Jillaine, I hope I am not insulting anyone by saying this, but I would say that the MAJORITY of profiles I have seen are unsourced. So using "changes" as a proxy for "a real human being has actually entered data for this person", you could program the computer to destroy all links where there are not two individuals listed under changes, and voila, we would get rid of a lot of links where there is lack of evidence. This would be a blanket approach to the issue and I think it would be a terrible idea.
So I think the situation you are describing is not a blanket approach to all the links without evidence, but a particular link you are looking at, at the moment. At that moment, you do have one piece of evidence -- by no means conclusive, but evidence: The person who created the link believed it should be there. And your gut gives you another piece of evidence: "out of all the undocumented profiles on Wikitree, is there something about this one that calls for my attention?" If your gut says no, you move on. Your time is limited. If your gut says yes, you're hooked, because now you have two tiny pieces of competing evidence and you want much more. This is what makes genealogy and history addictive.
My basic point is that at that particular moment, you have too much evidence to walk away, but you don't have enough evidence to just go in and break the link, using your gut to override the original poster's belief. At that particular moment, you are now driven to find enough evidence to confirm or override the original poster's belief.
By including "your gut feeling" as evidence, I'm using the word "evidence" broadly, but I think it's important to do so. We come across profiles that don't "pass the smell test" but it takes further exploration to figure out what's wrong. Sometimes it may be obvious. A woman having a child at age 5, or a couple marrying across a space of a hundred years, are not troubled by "lack of evidence" -- those narratives are troubled by the presence of the competing evidence of human biology and experience.

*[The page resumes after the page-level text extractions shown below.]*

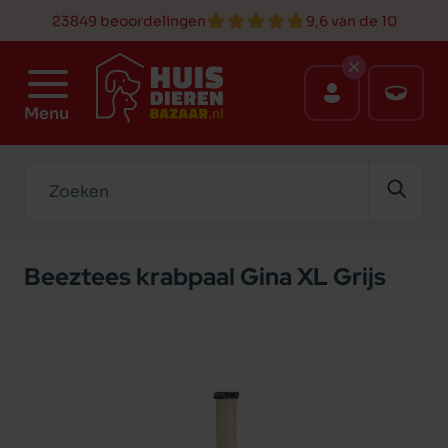
23849 beoordelingen
9,6 van de 10
Menu
Zoeken
Beeztees krabpaal Gina XL Grijs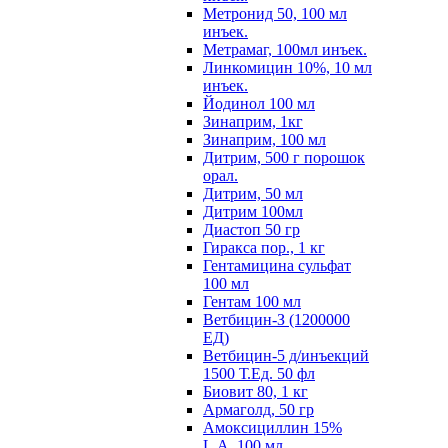
Метронид 50, 100 мл
инъек.
Метрамаг, 100мл инъек.
Линкомицин 10%, 10 мл
инъек.
Йодинол 100 мл
Зинаприм, 1кг
Зинаприм, 100 мл
Дитрим, 500 г порошок
орал.
Дитрим, 50 мл
Дитрим 100мл
Диастоп 50 гр
Гиракса пор., 1 кг
Гентамицина сульфат
100 мл
Гентам 100 мл
Ветбицин-З (1200000
ЕД)
Ветбицин-5 д/инъекций
1500 Т.Ед. 50 фл
Биовит 80, 1 кг
Армаголд, 50 гр
Амоксициллин 15%
L.A. 100 мл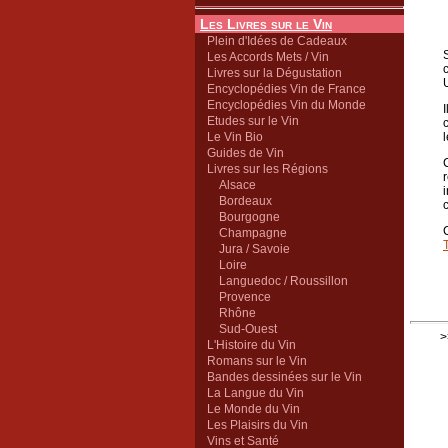
Les Livres sur le Vin
Plein d'Idées de Cadeaux
Les Accords Mets / Vin
Livres sur la Dégustation
Encyclopédies Vin de France
Encyclopédies Vin du Monde
Etudes sur le Vin
Le Vin Bio
Guides de Vin
Livres sur les Régions
Alsace
Bordeaux
Bourgogne
Champagne
Jura / Savoie
Loire
Languedoc / Roussillon
Provence
Rhône
Sud-Ouest
>
L'Histoire du Vin
Romans sur le Vin
Bandes dessinées sur le Vin
La Langue du Vin
Le Monde du Vin
Les Plaisirs du Vin
Vins et Santé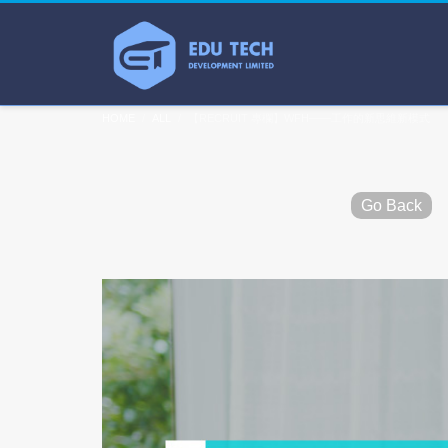
HOME
ALL
【RECRUIT 專欄】WFH——工作的新思維新模式
Go Back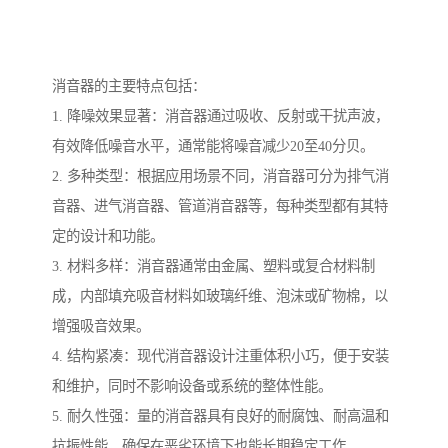
消音器的主要特点包括：
1. 降噪效果显著：消音器通过吸收、反射或干扰声波，
有效降低噪音水平，通常能将噪音减少20至40分贝。
2. 多种类型：根据应用场景不同，消音器可分为排气消
音器、进气消音器、管道消音器等，每种类型都有其特
定的设计和功能。
3. 材料多样：消音器通常由金属、塑料或复合材料制
成，内部填充吸音材料如玻璃纤维、泡沫或矿物棉，以
增强吸音效果。
4. 结构紧凑：现代消音器设计注重体积小巧，便于安装
和维护，同时不影响设备或系统的整体性能。
5. 耐久性强：量的消音器具有良好的耐腐蚀、耐高温和
抗振性能，确保在恶劣环境下也能长期稳定工作。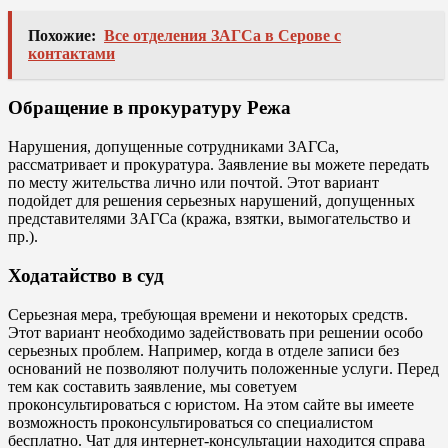
Похожие:
Все отделения ЗАГСа в Серове с
контактами
Обращение в прокуратуру Режа
Нарушения, допущенные сотрудниками ЗАГСа,
рассматривает и прокуратура. Заявление вы можете передать
по месту жительства лично или почтой. Этот вариант
подойдет для решения серьезных нарушений, допущенных
представителями ЗАГСа (кража, взятки, вымогательство и
пр.).
Ходатайство в суд
Серьезная мера, требующая времени и некоторых средств.
Этот вариант необходимо задействовать при решении особо
серьезных проблем. Например, когда в отделе записи без
оснований не позволяют получить положенные услуги. Перед
тем как составить заявление, мы советуем
проконсультироваться с юристом. На этом сайте вы имеете
возможность проконсультироваться со специалистом
бесплатно. Чат для интернет-консультации находится справа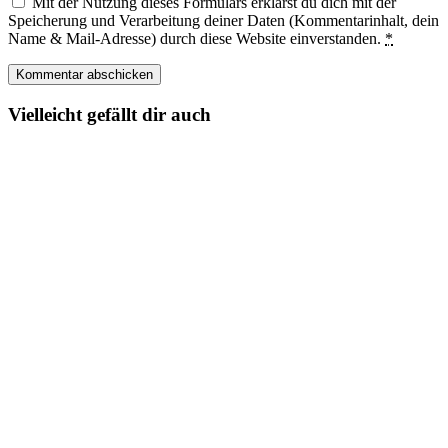
Mit der Nutzung dieses Formulars erklärst du dich mit der
Speicherung und Verarbeitung deiner Daten (Kommentarinhalt, dein
Name & Mail-Adresse) durch diese Website einverstanden.
*
Vielleicht gefällt dir auch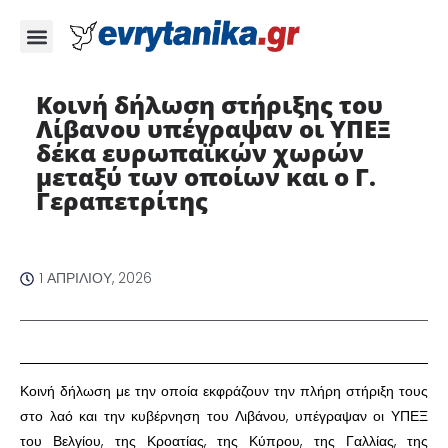
Κοινή δήλωση στήριξης του
Λίβανου υπέγραψαν οι ΥΠΕΞ
δέκα ευρωπαϊκών χωρών
μεταξύ των οποίων και ο Γ.
Γεραπετρίτης ​
1 ΑΠΡΙΛΊΟΥ, 2026
​Κοινή δήλωση με την οποία εκφράζουν την πλήρη στήριξη τους
στο λαό και την κυβέρνηση του Λιβάνου, υπέγραψαν οι ΥΠΕΞ
του Βελγίου, της Κροατίας, της Κύπρου, της Γαλλίας, της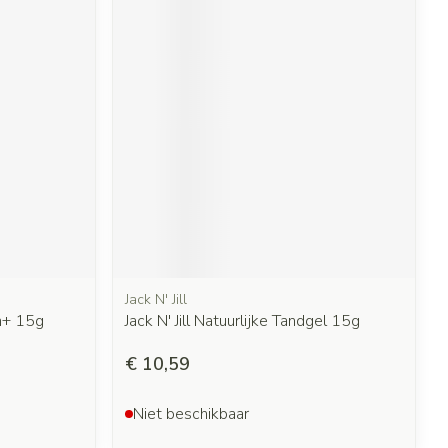
Jack N' Jill
m+ 15g
Jack N' Jill Natuurlijke Tandgel 15g
€ 10,59
Niet beschikbaar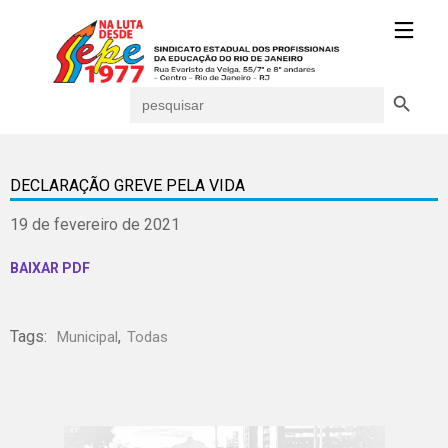
Search Button
Search
for:
DECLARAÇÃO GREVE PELA VIDA
19 de fevereiro de 2021
BAIXAR PDF
Tags:
,
Municipal
Todas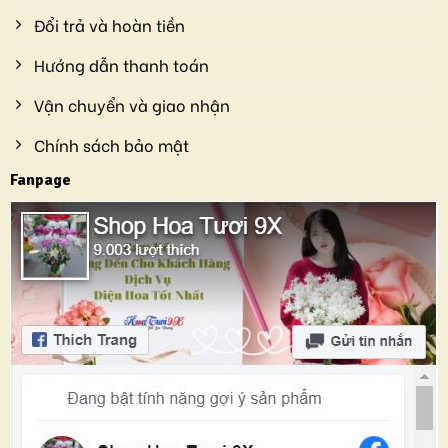
Đổi trả và hoàn tiền
Hướng dẫn thanh toán
Vận chuyển và giao nhận
Chính sách bảo mật
Fanpage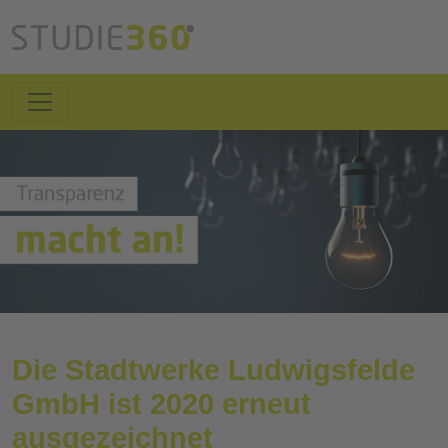
Die Stadtwerke Ludwigsfelde
GmbH ist 2020 erneut
ausgezeichnet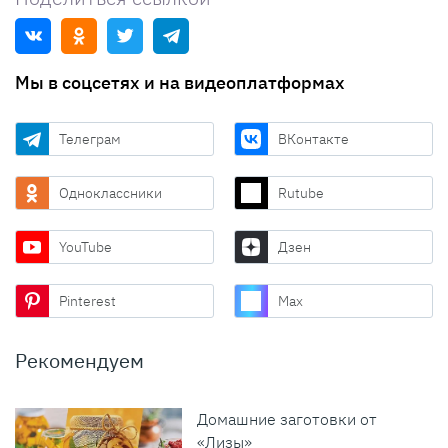
Мы в соцсетях и на видеоплатформах
Телеграм
ВКонтакте
Одноклассники
Rutube
YouTube
Дзен
Pinterest
Max
Рекомендуем
Домашние заготовки от
«Лизы»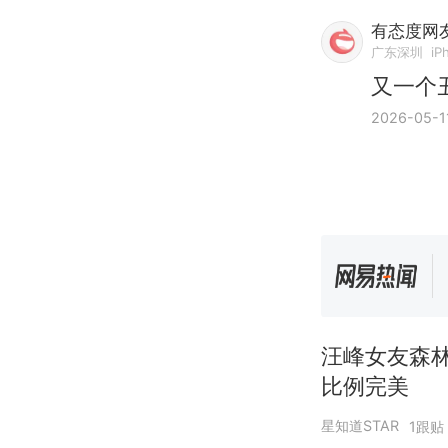
有态度网友
广东深圳
iP
又一个
2026-05-1
汪峰女友森
比例完美
星知道STAR
1跟贴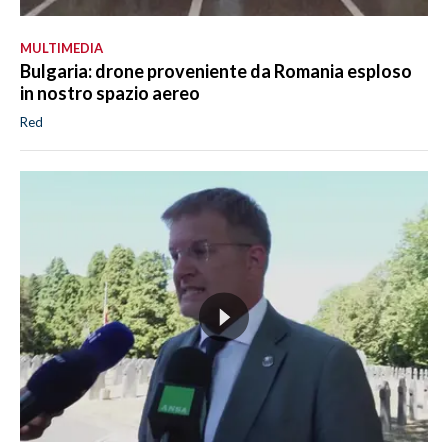
MULTIMEDIA
Bulgaria: drone proveniente da Romania esploso
in nostro spazio aereo
Red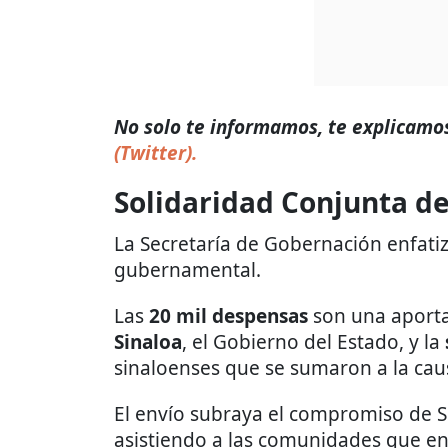
No solo te informamos, te explicamos 
(Twitter).
Solidaridad Conjunta de
La Secretaría de Gobernación enfati
gubernamental.
Las
20 mil despensas
son una aporta
Sinaloa
, el Gobierno del Estado, y la
sinaloenses que se sumaron a la cau
El envío subraya el compromiso de Si
asistiendo a las comunidades que e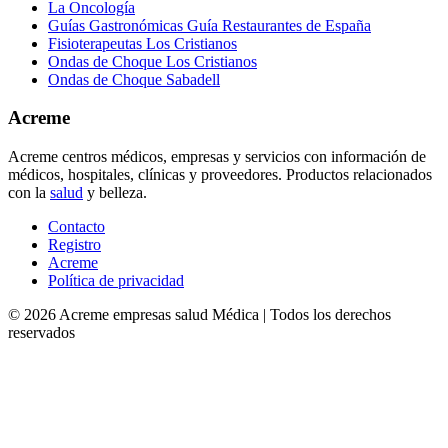
La Oncología
Guías Gastronómicas Guía Restaurantes de España
Fisioterapeutas Los Cristianos
Ondas de Choque Los Cristianos
Ondas de Choque Sabadell
Acreme
Acreme centros médicos, empresas y servicios con información de
médicos, hospitales, clínicas y proveedores. Productos relacionados
con la
salud
y belleza.
Contacto
Registro
Acreme
Política de privacidad
©
2026
Acreme empresas salud Médica
| Todos los derechos
reservados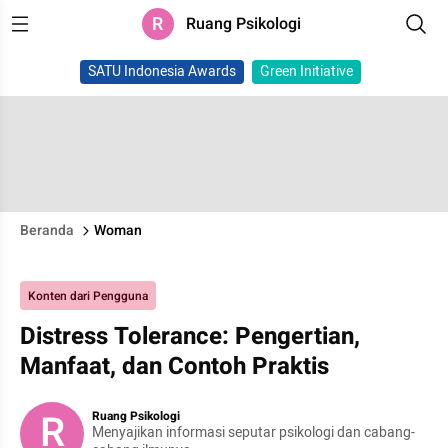
R
Ruang Psikologi
SATU Indonesia Awards
Green Initiative
Beranda
Woman
Konten dari Pengguna
Distress Tolerance: Pengertian,
Manfaat, dan Contoh Praktis
R
Ruang Psikologi
Menyajikan informasi seputar psikologi dan cabang-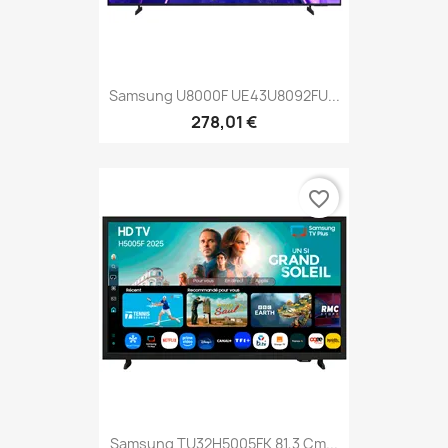
Samsung U8000F UE43U8092FU...
278,01 €
favorite_border
Samsung TU32H5005FK 81,3 Cm...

On Magna Carta, I had to break a parental link that a lot of people believe in and people have written books to support. Richardson took the short route -- Giles Brent's will identified 3 children, therefore he had 3 only children. I felt compelled to take the longer route and research -- and shoot down -- the competing theories that Giles had additional children whom he had some reason for not naming in his will.
Magna Carta starts out with an unusually strong beginning -- well researched documentation/evidence for a whole line of people from the Magna Carta Surety down to the Gateway Ancestor. So with the lines we're documenting, there is no such thing as lack of evidence -- only, sometimes, lack of someone having put the evidence on WikiTree. And we're fixing that.
In the end, it really is all about the evidence. Often the starting point is that it's not there. But that's the starting point. For me, the solution is to get the evidence, not to just disconnect people that somebody believes should be together but hasn't documented. Trust me, I will be disconnecting people in the future. But I feel I need to be able to explain why with evidence of my own sufficient to override the evidence of the original poster's belief.